What to work on:
Pick up the account of the film Mogadischu below where it stops, and continue it with the next part of the text.

Source extract:
------------------------------------------------------------
Mogadischu is a 2008 German made-for-TV thriller film chronicling the events surrounding the hijacking of Lufthansa Flight 181 by the Popular Front for the Liberation of Palestine in 1977. Directed by Roland Suso Richter, it was first shown on public broadcasting channel Das Erste on 30 November 2008.

Synopsis
On 13 October 1977, Lufthansa Flight 181, a Boeing 737-230 Adv named Landshut, is on its way from the vacation island of Mallorca to Frankfurt when it is hijacked by a team of four terrorists representing the Popular Front for the Liberation of Palestine. They demand the release of several leaders of the Red Army Faction (RAF) who are imprisoned in Germany. German Chancellor Helmut Schmidt refuses to negotiate with terrorists, aware that he is endangering not only the lives aboard the Landshut, but also that of German business leader Hanns Martin Schleyer, who is being held hostage by the RAF.

The plane makes its way through several stops to Aden in South Yemen, where the captain, Jürgen Schumann, is murdered by the hijackers. The plane continues on its way, eventually landing in Mogadishu, Somalia. As flight attendant Gabriele Dillmann and the surviving crew try their best to keep their passengers safe and calm, Colonel Ulrich Wegener leads the German federal police's newly formed counter-terrorism unit, GSG 9, in preparations to storm the Landshut.

In the night between 17 and 18 October, Schmidt gives Wegener the order to storm the plane and free the hostages. Somali ranger units create a fire as a distraction, allowing members of GSG 9 to approach the Landshut from behind and from the sides. Operation "Feuerzauber" is successful, with all hostages rescued. Three hijackers are gunned down and killed, the fourth is seriously injured. One GSG 9 member and a flight attendant are injured. Schmidt is informed by phone that "the job is done."
------------------------------------------------------------
Stored data entries
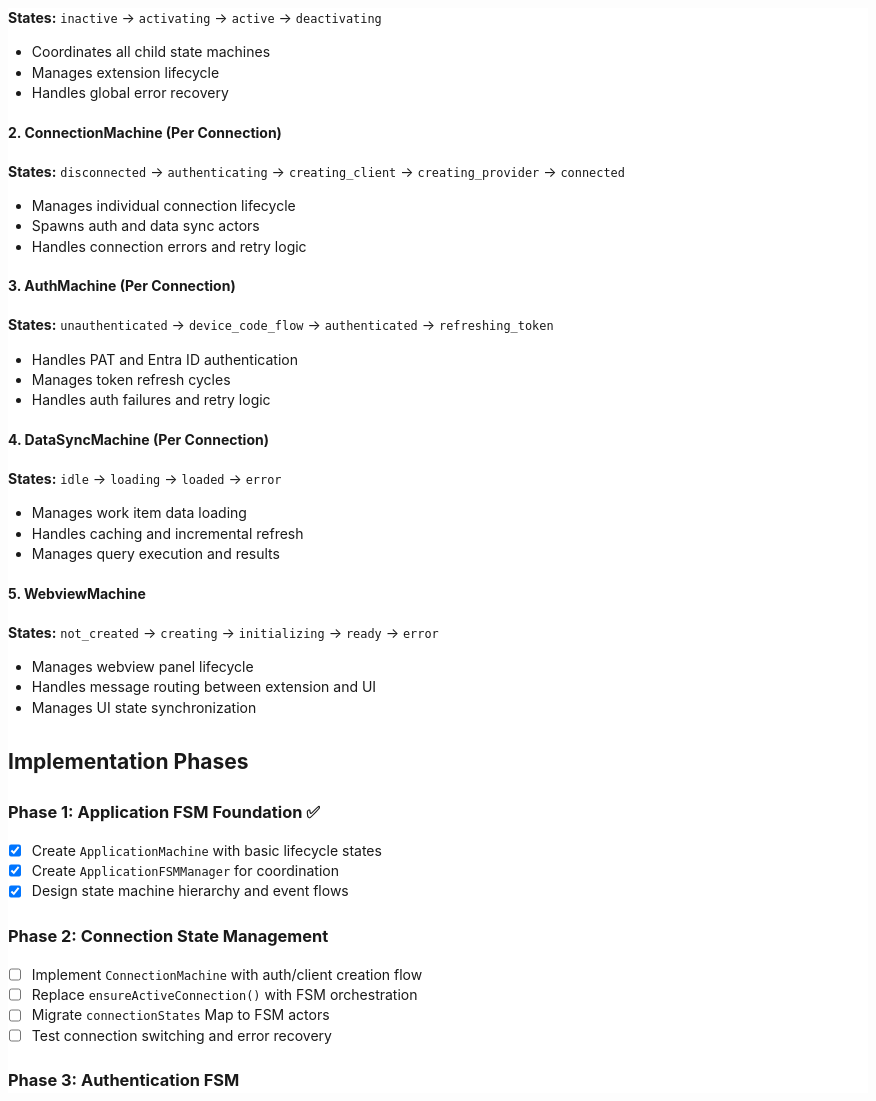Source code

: **States:** `inactive` → `activating` → `active` → `deactivating`

- Coordinates all child state machines
- Manages extension lifecycle
- Handles global error recovery

#### 2. ConnectionMachine (Per Connection)

**States:** `disconnected` → `authenticating` → `creating_client` → `creating_provider` → `connected`

- Manages individual connection lifecycle
- Spawns auth and data sync actors
- Handles connection errors and retry logic

#### 3. AuthMachine (Per Connection)

**States:** `unauthenticated` → `device_code_flow` → `authenticated` → `refreshing_token`

- Handles PAT and Entra ID authentication
- Manages token refresh cycles
- Handles auth failures and retry logic

#### 4. DataSyncMachine (Per Connection)

**States:** `idle` → `loading` → `loaded` → `error`

- Manages work item data loading
- Handles caching and incremental refresh
- Manages query execution and results

#### 5. WebviewMachine

**States:** `not_created` → `creating` → `initializing` → `ready` → `error`

- Manages webview panel lifecycle
- Handles message routing between extension and UI
- Manages UI state synchronization

## Implementation Phases

### Phase 1: Application FSM Foundation ✅

- [x] Create `ApplicationMachine` with basic lifecycle states
- [x] Create `ApplicationFSMManager` for coordination
- [x] Design state machine hierarchy and event flows

### Phase 2: Connection State Management

- [ ] Implement `ConnectionMachine` with auth/client creation flow
- [ ] Replace `ensureActiveConnection()` with FSM orchestration
- [ ] Migrate `connectionStates` Map to FSM actors
- [ ] Test connection switching and error recovery

### Phase 3: Authentication FSM
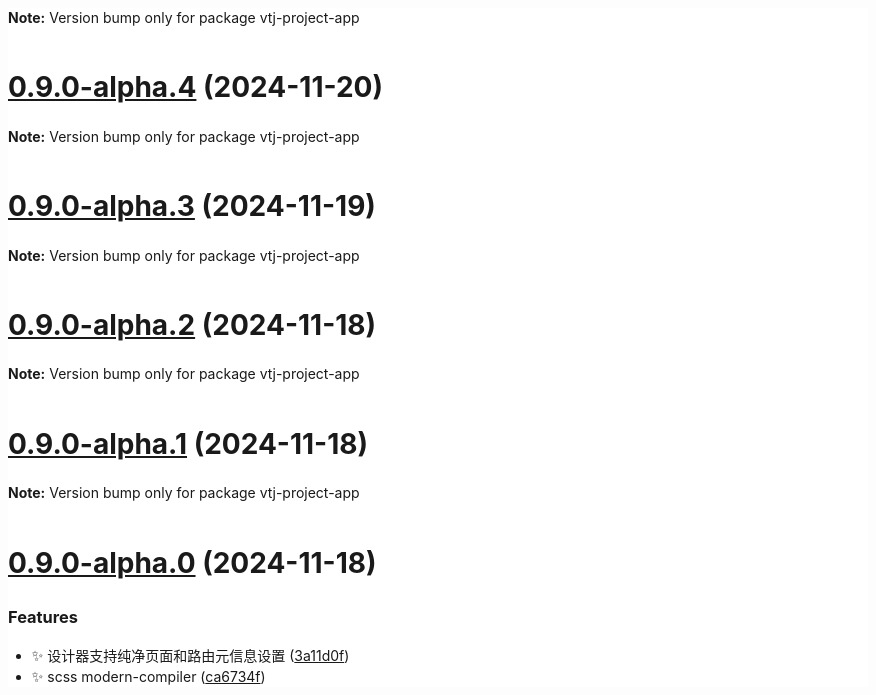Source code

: **Note:** Version bump only for package vtj-project-app





# [0.9.0-alpha.4](https://gitee.com/newgateway/vtj/compare/vtj-project-app@0.9.0-alpha.3...vtj-project-app@0.9.0-alpha.4) (2024-11-20)

**Note:** Version bump only for package vtj-project-app





# [0.9.0-alpha.3](https://gitee.com/newgateway/vtj/compare/vtj-project-app@0.9.0-alpha.2...vtj-project-app@0.9.0-alpha.3) (2024-11-19)

**Note:** Version bump only for package vtj-project-app





# [0.9.0-alpha.2](https://gitee.com/newgateway/vtj/compare/vtj-project-app@0.9.0-alpha.1...vtj-project-app@0.9.0-alpha.2) (2024-11-18)

**Note:** Version bump only for package vtj-project-app





# [0.9.0-alpha.1](https://gitee.com/newgateway/vtj/compare/vtj-project-app@0.9.0-alpha.0...vtj-project-app@0.9.0-alpha.1) (2024-11-18)

**Note:** Version bump only for package vtj-project-app





# [0.9.0-alpha.0](https://gitee.com/newgateway/vtj/compare/vtj-project-app@0.8.172...vtj-project-app@0.9.0-alpha.0) (2024-11-18)


### Features

* ✨ 设计器支持纯净页面和路由元信息设置 ([3a11d0f](https://gitee.com/newgateway/vtj/commits/3a11d0fa1e1a19e7286e82f562165c07a5cf0aaa))
* ✨ scss modern-compiler ([ca6734f](https://gitee.com/newgateway/vtj/commits/ca6734f8af7072e79b2b7f6fafef6156593b75ab))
------------------------------------------------------------
Final answer:
Cast 
 Thomas Kretschmann as Jürgen Schumann, captain of Lufthansa Flight 181
 Nadja Uhl as Gabriele Dillmann, a flight attendant aboard Flight 181
 Saïd Taghmaoui as Zohair Youssif Akache, the leader of the hijackers
 Herbert Knaup as Colonel Ulrich Wegener, head of the GSG 9 team
 Jürgen Tarrach as Hans-Jürgen Wischnewski, state minister in the German Chancellery
 Christian Berkel as Helmut Schmidt, Chancellor of Germany
 Simon Verhoeven as Jürgen Vietor, co-pilot
 Tobias Licht as Baum
 Cornelia Schmaus as Lyvia Vamos
 Valerie Niehaus as Birgitt Röhll
 Youssef Hamid as Wadie Haddad, head of the Popular Front for the Liberation of Palestine
 Gernot Kunert as Hanns Martin Schleyer, German business leader and hostage of the Red Army Faction
 Franz Dinda as Peter-Jürgen Boock, a member of the RAF
 Bettina Hoppe as Brigitte Mohnhaupt, a member of the RAF
 Sofi Mohamed as Siad Barre, president of Somalia

Production 
Filming took place between October and December 2007, at locations in Munich, Berlin, Ulm, Bonn, and Casablanca. The working title was Mogadischu Welcome.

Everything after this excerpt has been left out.